The weekend the king and queen of England came to visit my family's home in Hyde Park in the summer of 1939 is very well recorded. It was a historical moment for them as well as for my grandparents, President and Mrs. Roosevelt.

The film does not take advantage of this documentation, not even the voluminous reporting by the press. Instead the screenwriter extracts his characters from the people who were present and has them dancing to his tune -- presumably producing a film that he hopes will sell and make money. This false representation covers everyone in the film. Inaccuracy is too weak a word to use. This film is a distortion from beginning to end.

Franklin Roosevelt is made to appear to be walking with the aid of two canes. Impossible! It is well known that FDR was crippled from the hips down. He could only stand with the help of two heavy braces locked around his legs and holding tightly onto the arm of a strong aid. And, to add to the ridiculousness, neither could he bounce up and down in his car while my cousin Daisy gave him a hand job. He didn't have the muscles to do so. (Anyway, the real Daisy would have fled the car at the slightest suggestion of such an encounter.)

Furthermore, the president is made out to be a bounder, always having several mistresses on hand. Nothing could be further from the truth; that was not his attitude towards women. He enjoyed the company of women, but he was always respectful.

My grandmother, Eleanor Roosevelt, is a minor figure in the film whereas, in fact, it was she who was responsible for 'producing' the events on the weekend of the King and Queen's visit. She was their hostess.

The film reduces my great grandmother, my Granny, to making a few insipid remarks whereas in fact she was our matriarch, the 'grande dame' of the family, and very much in evidence during the weekend.

Marguerite Le Hand, called 'Missy,' was FDR's long time secretary (since his campaign for Vice President in 1920), and is prominent in the script. She was FDR's confidante and was recognised as very influential with the president by the White House inner circle. In the script, she is made out to be one of the president's mistresses. Why? Because, I suppose, the film's producers wanted to show Roosevelt as having a string of mistresses in tow. (In the film Missy rattles off their names to Daisy just to show her what she will have to put up with.) Missy was never his mistress. She got along well with my grandmother and was a member of our household -- no less than one of my second grandmothers.

My cousin Daisy's actual name was Margaret Suckley. In the film she is totally unrecognizable to those of us who knew her. I knew her well from the mid-1930s up to her death in 1991. Her portrayal here is diametrically opposed to the truth.

After Daisy died, a suitcase containing the letters she exchanged with FDR was discovered. They show a degree of closeness between her and my grandfather that no one really suspected. But it was obviously a chaste relationship, one based on her helping FDR with the many small things he couldn't manage as a cripple as well as their amusing exchanges.
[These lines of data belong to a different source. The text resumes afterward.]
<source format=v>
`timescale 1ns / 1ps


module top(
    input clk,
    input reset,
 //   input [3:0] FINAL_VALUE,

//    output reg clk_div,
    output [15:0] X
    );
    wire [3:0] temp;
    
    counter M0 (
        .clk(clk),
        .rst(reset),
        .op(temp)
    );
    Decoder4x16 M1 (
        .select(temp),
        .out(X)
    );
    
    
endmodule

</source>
A book, Closest Companion, was made of their correspondence, edited and annotated by Geoffrey Ward, who is FDR's best biographer.
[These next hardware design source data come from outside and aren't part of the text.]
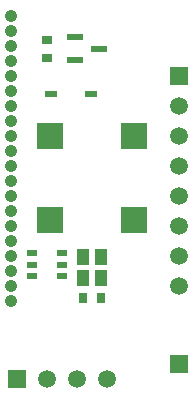
<source format=gbr>
G04*
G04 #@! TF.GenerationSoftware,Altium Limited,Altium Designer,24.9.1 (31)*
G04*
G04 Layer_Color=255*
%FSLAX25Y25*%
%MOIN*%
G70*
G04*
G04 #@! TF.SameCoordinates,DAC1C6B3-9DD7-490D-B82B-BCBA8ACD2817*
G04*
G04*
G04 #@! TF.FilePolarity,Positive*
G04*
G01*
G75*
%ADD28R,0.04331X0.05512*%
%ADD29R,0.09100X0.09100*%
%ADD30R,0.06000X0.06000*%
%ADD31R,0.03200X0.03000*%
%ADD32R,0.03000X0.03200*%
%ADD33R,0.05200X0.02200*%
%ADD34R,0.03750X0.02200*%
%ADD35R,0.04375X0.02365*%
%ADD38C,0.04200*%
%ADD39C,0.05906*%
%ADD40R,0.05906X0.05906*%
%ADD41R,0.05900X0.05900*%
%ADD42C,0.05900*%
D28*
X35000Y64500D02*
D03*
X40905D02*
D03*
X35000Y57500D02*
D03*
X40905D02*
D03*
D29*
X24024Y77024D02*
D03*
X51976D02*
D03*
X24024Y104976D02*
D03*
X51976D02*
D03*
D30*
X67000Y29000D02*
D03*
D31*
X23000Y130950D02*
D03*
Y137050D02*
D03*
D32*
X41050Y51000D02*
D03*
X34950D02*
D03*
D33*
X40497Y134000D02*
D03*
X32503Y130260D02*
D03*
Y137740D02*
D03*
D34*
X28025Y65740D02*
D03*
Y62000D02*
D03*
Y58260D02*
D03*
X17975D02*
D03*
Y62000D02*
D03*
Y65740D02*
D03*
D35*
X24209Y119000D02*
D03*
X37791D02*
D03*
D38*
X11000Y50000D02*
D03*
Y55000D02*
D03*
Y60000D02*
D03*
Y65000D02*
D03*
Y70000D02*
D03*
Y75000D02*
D03*
Y80000D02*
D03*
Y85000D02*
D03*
Y90000D02*
D03*
Y95000D02*
D03*
Y100000D02*
D03*
Y105000D02*
D03*
Y110000D02*
D03*
Y115000D02*
D03*
Y120000D02*
D03*
Y125000D02*
D03*
Y130000D02*
D03*
Y135000D02*
D03*
Y140000D02*
D03*
Y145000D02*
D03*
D39*
X67000Y55000D02*
D03*
Y65000D02*
D03*
Y75000D02*
D03*
Y85000D02*
D03*
Y95000D02*
D03*
Y105000D02*
D03*
Y115000D02*
D03*
D40*
Y125000D02*
D03*
D41*
X13000Y24000D02*
D03*
D42*
X23000D02*
D03*
X33000D02*
D03*
X43000D02*
D03*
M02*

</source>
Ward's comment about the film? "It's a disgraceful film and made me feel guilty at having edited Daisy's diaries in the first place," he told me personally.

Furthermore, he is quoted in the Washington Post's review of the film as saying:

"His (FDR's) relationship with her (Daisy) was an extremely old-fashioned, very decorous sort of 19th century one -- they wrote each other letters and may have kissed once, in a car on a hilltop. It was the delight of her life to be the friend of Franklin Roosevelt." Having read every word of the letters and diaries the film is supposed to be based on, he (Ward) says, his impression is that she never had sex with anyone, and would be humiliated by such a coarse presentation of their connection.
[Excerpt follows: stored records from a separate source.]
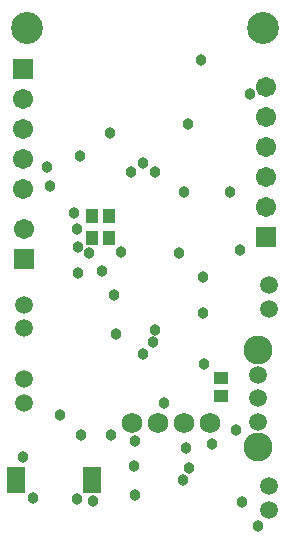
<source format=gts>
G04*
G04 #@! TF.GenerationSoftware,Altium Limited,Altium Designer,20.2.6 (244)*
G04*
G04 Layer_Color=8388736*
%FSLAX25Y25*%
%MOIN*%
G70*
G04*
G04 #@! TF.SameCoordinates,BA58542B-DB92-4AA8-A68B-AA0BDC3E5658*
G04*
G04*
G04 #@! TF.FilePolarity,Negative*
G04*
G01*
G75*
%ADD14R,0.04737X0.03950*%
%ADD15R,0.06300X0.08700*%
%ADD16R,0.03950X0.04737*%
%ADD17C,0.06800*%
%ADD18C,0.09658*%
%ADD19C,0.05918*%
%ADD20C,0.06706*%
%ADD21R,0.06706X0.06706*%
%ADD22C,0.03800*%
%ADD23C,0.10642*%
D14*
X604500Y345953D02*
D03*
Y340047D02*
D03*
D15*
X561600Y312000D02*
D03*
X536400D02*
D03*
D16*
X561484Y400000D02*
D03*
X567390D02*
D03*
X561484Y392500D02*
D03*
X567390D02*
D03*
D17*
X601000Y331000D02*
D03*
X575000D02*
D03*
X583667D02*
D03*
X592333D02*
D03*
D18*
X617000Y322984D02*
D03*
Y355268D02*
D03*
D19*
Y331252D02*
D03*
Y339126D02*
D03*
Y347000D02*
D03*
X539000Y345500D02*
D03*
Y337626D02*
D03*
Y370374D02*
D03*
Y362500D02*
D03*
X620500Y302000D02*
D03*
Y309874D02*
D03*
Y369000D02*
D03*
Y376874D02*
D03*
D20*
X619500Y443000D02*
D03*
Y433000D02*
D03*
Y423000D02*
D03*
Y413000D02*
D03*
Y403000D02*
D03*
X538500Y439000D02*
D03*
Y429000D02*
D03*
Y419000D02*
D03*
Y409000D02*
D03*
X539000Y395500D02*
D03*
D21*
X619500Y393000D02*
D03*
X538500Y449000D02*
D03*
X539000Y385500D02*
D03*
D22*
X557500Y420000D02*
D03*
X547500Y410000D02*
D03*
X611000Y388500D02*
D03*
X598500Y379500D02*
D03*
Y367500D02*
D03*
X585500Y337500D02*
D03*
X599000Y350500D02*
D03*
X601500Y324000D02*
D03*
X609500Y328500D02*
D03*
X617000Y296500D02*
D03*
X611500Y304500D02*
D03*
X593000Y322500D02*
D03*
X592000Y312000D02*
D03*
X576000Y325000D02*
D03*
Y307000D02*
D03*
X558000Y327000D02*
D03*
X582000Y358000D02*
D03*
X569500Y360500D02*
D03*
X569000Y373500D02*
D03*
X567500Y427500D02*
D03*
X542000Y306000D02*
D03*
X538500Y319475D02*
D03*
X546600Y416400D02*
D03*
X557000Y381000D02*
D03*
X560500Y387600D02*
D03*
X557115Y389731D02*
D03*
X571400Y387800D02*
D03*
X565000Y381500D02*
D03*
X590500Y387500D02*
D03*
X598000Y452000D02*
D03*
X593500Y430500D02*
D03*
X607726Y407774D02*
D03*
X592461Y408000D02*
D03*
X555600Y401000D02*
D03*
X556500Y395750D02*
D03*
X578500Y417500D02*
D03*
X574500Y414500D02*
D03*
X582500D02*
D03*
X582500Y362000D02*
D03*
X550900Y333500D02*
D03*
X568000Y327000D02*
D03*
X578500Y354000D02*
D03*
X556500Y305500D02*
D03*
X562005Y305035D02*
D03*
X575500Y316500D02*
D03*
X594000Y316000D02*
D03*
X614208Y440600D02*
D03*
D23*
X618500Y462500D02*
D03*
X540000D02*
D03*
M02*

</source>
As for the portrayal of the king and queen of England, that was just embarrassing. They are made to appear banal and provincial. Note the film's use of the tête-à-tête exchange between the king of England and the president of the United States. It is known what they actually talked about -- the political events of the day and the rising threat of war in Europe. That is totally ignored by the screenwriter.

To play with history as the background for a good story is one thing. To reach into history and snatch out well-known historical figures and make them say and do what you want to produce a sexy film is quite another. The gross distortion of significant historical figures such as in Hyde Park on Hudson (or The Royal Weekend) only shows a complete lack of integrity. And when I think of how my Cousin Daisy is used in the film, what crosses my mind is character assassination.